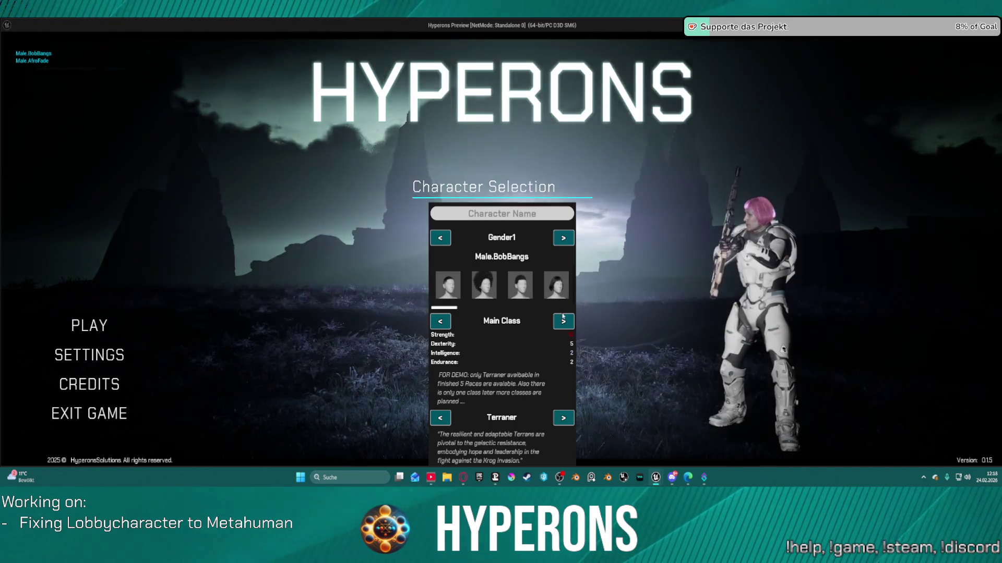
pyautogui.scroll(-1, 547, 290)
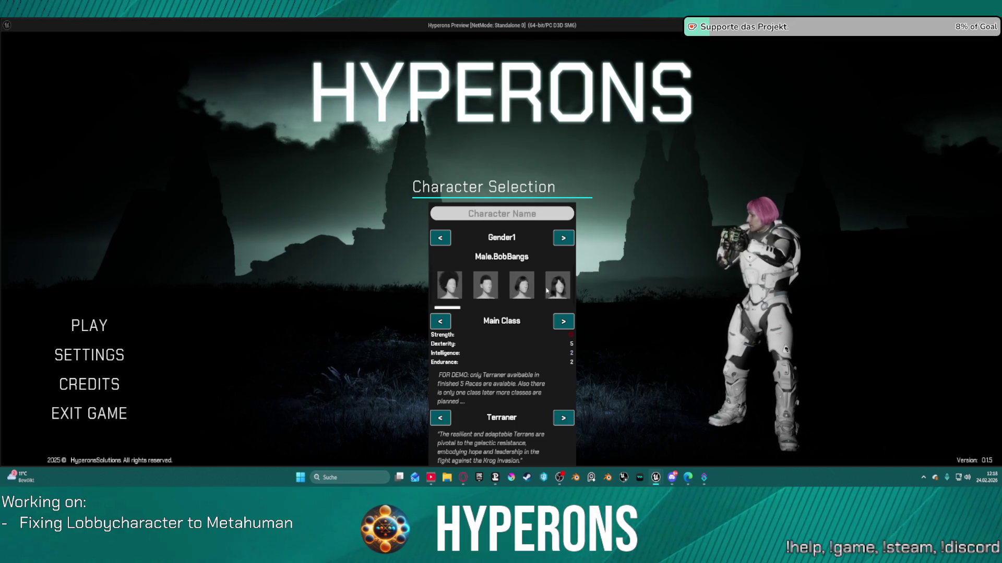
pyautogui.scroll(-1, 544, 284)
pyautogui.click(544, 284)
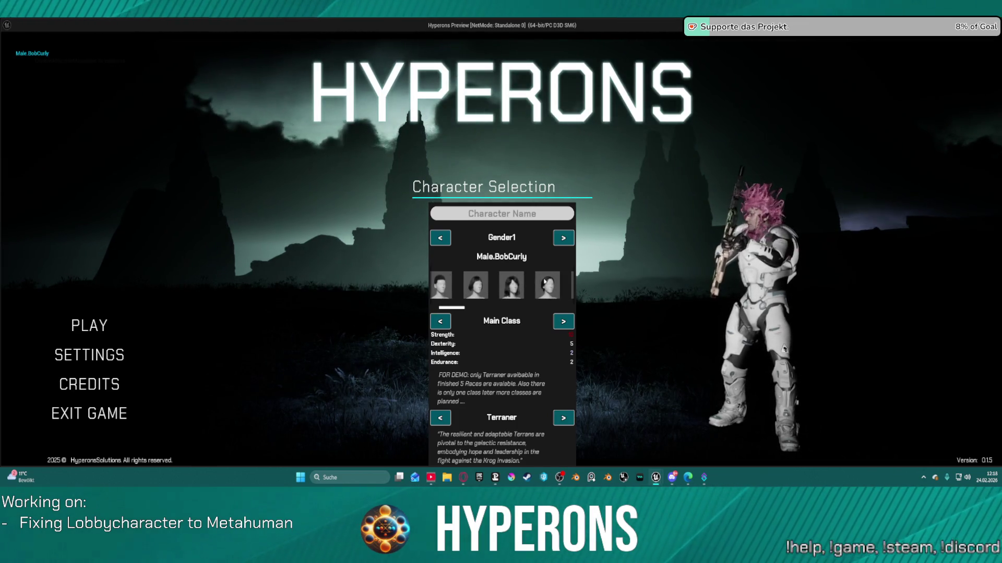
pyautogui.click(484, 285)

## [Requirement]
Note how many lines in the listing above contain the word "scroll" and give only that number.

## [Output for this task]
2